So, the Big Ears Festival was a big surprise in terms of Braxton repertoire. I wrote in the last post that the Anthony Braxton Trio, which I am part of, usually performed Braxton’s Falling River Music. That was before I left for Big Ears. The 10+1tet had been getting ready to perform Ghost Trance.
But in Knoxville, Anthony began to explain ZIM MUSIC.
ZIM MUSIC is Anthony’s newest system. Don’t quote me here, but I believe it was recorded last year in Alabama (release date TBA) and performed once before in Poland. Like all things Braxton, it is related to his previous systems and can accommodate everything from GTM to the opera. ZIM MUSIC is based on gradient formings, or number 11 in his Language Music System. In the case of ZIM MUSIC, it is specifically about volume and intensity (Braxton explains his Language Music System on video here). The scores have curved lines of different colors, the lines expressing volume dynamics and the colors expressing timbre or pitch. Some lines can lead to circles, squares and other shapes, leading to more open area of improvisation.
All I can say for the moment is that it is gorgeous. It works in the 10+1tet like magic, bellowing like a mystical gigantic creature which can instantly turn into a whisper of the wind blowing over a grassy field stretching infinitely. The performers in the 10+1tet are one of the best in the field that I know. They dive fearless into the music and make it their own, even if it is a new Braxton musical system they learned the day before. And boy, did they deliver. The entire theatre erupted into massive applause when the set finished. I thought the place was going to explode. I don’t know how ZIM MUSIC sounded in the trio but the feedback from listeners has been tremendous as well.
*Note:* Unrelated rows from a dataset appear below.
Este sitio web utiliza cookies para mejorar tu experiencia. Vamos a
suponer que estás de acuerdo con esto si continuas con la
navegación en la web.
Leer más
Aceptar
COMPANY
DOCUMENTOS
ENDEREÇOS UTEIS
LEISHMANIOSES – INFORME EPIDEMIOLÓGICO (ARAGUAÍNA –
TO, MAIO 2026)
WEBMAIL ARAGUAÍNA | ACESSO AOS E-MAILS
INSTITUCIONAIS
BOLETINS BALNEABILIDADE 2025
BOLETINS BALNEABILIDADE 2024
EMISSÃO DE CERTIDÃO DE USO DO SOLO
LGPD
Anthony Braxton’s musical systems are the opposite of top-down. It is not about the conductor leading an orchestra or the composer specifying every single note, although it could be about those things at certain moments. The lines of communication for each performer goes in all directions. Any one of us can lead or follow another, by a set of cues, usually hand signals. The scores can determine the direction of the improvisation as in Ghost Trance, or be specific notation as in the opera, or can lead to more open sections of improvisation. I call it collective composition in real time, with our tools being musical systems, improvisation and written scores, every ensemble member making musical decisions about the larger overall structure as the music develops, shaping the composition organically from the inside. It is multi-layered to the extreme.
ZIM MUSIC adds another dimension, a detailed elaboration of one of the twelve pillars of his system. Again, I am astounded by Anthony Braxton’s vision. Great recap of Big Ears here by Seth Colter Walls which is possibly the first reporting ever of ZIM MUSIC and some great photos here. Hooray for life!